Saturday, December 29, 2012

App user testing : Getting ready for the big move

After 2 months of hard rework and extensive design and recoding, the app reaches the stage where we can test it.
2 months may sound long to some but remember we are family men and we work at night. I've read recently that start ups behave like rock bands and I find it very true, we just don't have the road shows in far away places on week ends.

If you come from the IT world, you know about user testing. Back in the "old ways", user testing would happen at the very end of the project and would be very structured with long user scenarios and so on. The software world has gone very far in industrializing the process and when a product reaches user testing, if the work has been done properly, they are not that many critical bugs i.e crashes that prevent you from doing what you are supposed to do.

IPad app user testing is different. It is closer to web like applications development and what people in IT call Rapid Application Development meaning coding and testing go in parallel. However there are 2 things that you need to know about iPad apps user testing:

- iPads may sound homogeneous but there are multiple configurations out there: iPad 1, iPad 2 and so on, various ios versions and it seems that some apps will generate memory issues. So sometimes the App will crash on one configuration and not on another and finding the bug can be very time consuming.

Let's admit it: bugs are a hassle

- It happens all along the project with 2 stages:
Stage #1: you test it home, some features work fine, some not at all, multiple crashes, several days to fix them. Fine.
Stage #2: you make the tests in real life situation.
Why? Because the Apple development environment happens on Mac and even if the simulator is good, it feels very different on your tablet where you happen to use your fingers and not the mouse pointer.
And also because if you have followed us so far, you know that the umbrella principle applies. If you want to test the umbrella, get out when it's raining and see how it goes.

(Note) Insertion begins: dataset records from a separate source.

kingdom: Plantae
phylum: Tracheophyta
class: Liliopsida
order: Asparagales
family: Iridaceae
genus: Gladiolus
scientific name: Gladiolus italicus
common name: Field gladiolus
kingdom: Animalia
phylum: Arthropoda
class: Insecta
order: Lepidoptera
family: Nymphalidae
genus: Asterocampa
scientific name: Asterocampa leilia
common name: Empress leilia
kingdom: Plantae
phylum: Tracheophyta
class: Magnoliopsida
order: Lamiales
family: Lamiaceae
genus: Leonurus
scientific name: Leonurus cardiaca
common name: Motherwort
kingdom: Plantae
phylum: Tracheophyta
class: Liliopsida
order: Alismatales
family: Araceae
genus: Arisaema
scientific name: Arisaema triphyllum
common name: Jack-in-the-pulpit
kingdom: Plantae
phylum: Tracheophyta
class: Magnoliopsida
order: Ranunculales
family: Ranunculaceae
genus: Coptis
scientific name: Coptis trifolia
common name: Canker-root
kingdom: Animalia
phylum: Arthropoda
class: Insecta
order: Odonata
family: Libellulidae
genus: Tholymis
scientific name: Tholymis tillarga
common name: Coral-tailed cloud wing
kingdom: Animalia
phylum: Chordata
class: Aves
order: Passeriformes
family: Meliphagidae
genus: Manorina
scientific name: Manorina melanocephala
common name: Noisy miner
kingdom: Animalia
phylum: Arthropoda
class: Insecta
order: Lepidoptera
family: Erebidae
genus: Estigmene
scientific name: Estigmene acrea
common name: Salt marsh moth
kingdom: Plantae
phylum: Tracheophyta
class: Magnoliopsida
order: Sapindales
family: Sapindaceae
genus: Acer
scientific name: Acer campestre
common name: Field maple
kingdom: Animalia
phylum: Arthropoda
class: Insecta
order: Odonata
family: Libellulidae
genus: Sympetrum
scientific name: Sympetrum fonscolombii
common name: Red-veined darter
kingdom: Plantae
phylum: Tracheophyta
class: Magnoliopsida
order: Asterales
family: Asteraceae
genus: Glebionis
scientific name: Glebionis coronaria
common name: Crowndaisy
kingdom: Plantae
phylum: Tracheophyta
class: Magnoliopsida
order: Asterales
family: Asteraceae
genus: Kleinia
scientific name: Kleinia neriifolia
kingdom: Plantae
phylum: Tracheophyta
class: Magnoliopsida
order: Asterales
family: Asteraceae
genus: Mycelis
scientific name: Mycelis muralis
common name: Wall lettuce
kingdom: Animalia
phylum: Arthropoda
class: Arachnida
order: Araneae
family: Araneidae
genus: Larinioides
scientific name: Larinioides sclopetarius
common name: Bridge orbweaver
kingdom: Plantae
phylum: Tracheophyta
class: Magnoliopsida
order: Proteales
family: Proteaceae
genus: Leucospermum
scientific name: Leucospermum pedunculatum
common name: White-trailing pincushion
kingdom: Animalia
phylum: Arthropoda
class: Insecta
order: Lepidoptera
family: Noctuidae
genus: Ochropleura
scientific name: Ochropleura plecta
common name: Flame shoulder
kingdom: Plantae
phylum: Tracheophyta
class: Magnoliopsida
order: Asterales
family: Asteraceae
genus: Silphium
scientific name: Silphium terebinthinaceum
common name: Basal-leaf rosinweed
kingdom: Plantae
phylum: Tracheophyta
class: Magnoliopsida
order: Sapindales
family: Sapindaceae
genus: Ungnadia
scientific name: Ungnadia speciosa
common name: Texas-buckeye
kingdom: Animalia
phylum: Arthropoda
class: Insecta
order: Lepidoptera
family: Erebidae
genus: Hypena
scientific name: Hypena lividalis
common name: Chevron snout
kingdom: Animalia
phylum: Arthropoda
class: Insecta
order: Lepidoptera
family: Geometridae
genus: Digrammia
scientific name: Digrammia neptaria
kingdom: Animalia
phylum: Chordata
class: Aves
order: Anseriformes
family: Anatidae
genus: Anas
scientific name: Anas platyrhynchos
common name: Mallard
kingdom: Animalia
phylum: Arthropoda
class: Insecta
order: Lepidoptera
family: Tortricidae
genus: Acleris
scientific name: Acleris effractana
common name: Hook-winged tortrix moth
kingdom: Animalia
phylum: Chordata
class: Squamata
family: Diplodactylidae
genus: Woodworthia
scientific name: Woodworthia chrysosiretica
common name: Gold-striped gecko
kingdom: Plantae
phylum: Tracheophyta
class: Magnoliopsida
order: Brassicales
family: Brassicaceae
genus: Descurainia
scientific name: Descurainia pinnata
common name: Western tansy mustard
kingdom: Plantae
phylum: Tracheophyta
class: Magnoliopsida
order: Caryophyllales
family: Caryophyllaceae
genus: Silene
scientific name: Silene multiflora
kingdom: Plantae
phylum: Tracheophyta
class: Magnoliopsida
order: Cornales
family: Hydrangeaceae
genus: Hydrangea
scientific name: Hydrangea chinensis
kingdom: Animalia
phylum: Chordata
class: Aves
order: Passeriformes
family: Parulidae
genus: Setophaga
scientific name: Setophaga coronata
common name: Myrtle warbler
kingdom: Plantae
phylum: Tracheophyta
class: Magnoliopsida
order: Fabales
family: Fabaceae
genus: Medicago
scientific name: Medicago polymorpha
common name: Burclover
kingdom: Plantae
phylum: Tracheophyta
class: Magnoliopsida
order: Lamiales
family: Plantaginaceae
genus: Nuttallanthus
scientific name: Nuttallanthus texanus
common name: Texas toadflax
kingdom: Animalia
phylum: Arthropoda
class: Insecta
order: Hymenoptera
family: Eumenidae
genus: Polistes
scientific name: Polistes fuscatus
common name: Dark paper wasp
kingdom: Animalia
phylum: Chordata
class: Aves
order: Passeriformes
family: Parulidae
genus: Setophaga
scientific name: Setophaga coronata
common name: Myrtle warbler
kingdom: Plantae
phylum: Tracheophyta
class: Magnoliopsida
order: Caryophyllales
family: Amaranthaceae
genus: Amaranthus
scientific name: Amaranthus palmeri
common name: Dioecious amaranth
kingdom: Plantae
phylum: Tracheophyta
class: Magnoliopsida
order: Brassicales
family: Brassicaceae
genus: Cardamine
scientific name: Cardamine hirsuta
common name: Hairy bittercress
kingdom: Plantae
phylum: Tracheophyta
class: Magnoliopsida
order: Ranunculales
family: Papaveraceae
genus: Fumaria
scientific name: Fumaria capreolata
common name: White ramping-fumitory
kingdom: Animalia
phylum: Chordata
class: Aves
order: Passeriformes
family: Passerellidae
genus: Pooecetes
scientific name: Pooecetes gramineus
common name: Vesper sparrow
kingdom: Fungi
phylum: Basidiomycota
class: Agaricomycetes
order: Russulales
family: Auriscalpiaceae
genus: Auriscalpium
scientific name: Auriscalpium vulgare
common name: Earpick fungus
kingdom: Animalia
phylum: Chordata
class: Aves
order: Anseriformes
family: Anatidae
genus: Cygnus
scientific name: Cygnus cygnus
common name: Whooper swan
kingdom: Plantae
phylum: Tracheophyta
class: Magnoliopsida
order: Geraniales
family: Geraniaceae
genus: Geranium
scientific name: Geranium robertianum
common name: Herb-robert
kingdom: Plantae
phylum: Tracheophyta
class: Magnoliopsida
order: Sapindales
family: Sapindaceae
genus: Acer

No test is worth a real life testing 


So we took our iPads in multiple meetings. And we tested and we crashed and we fixed. It was very painful when it crashed during meetings so we really made sure it will NOT happen again. The very good point is that it gave us new ideas on features we could propose to the user.
More importantly we were able to "impress our colleagues" with a report right at the end of a meeting and saved us a LOT of time. Audio records were also a must, you can really write down minutes without any mistake.

When you're done testing your app, you feel indestructible


Lesson#7: Good real life testing should make you feel comfortable for submission

Time now to get prepared for the big show, the Apple submission.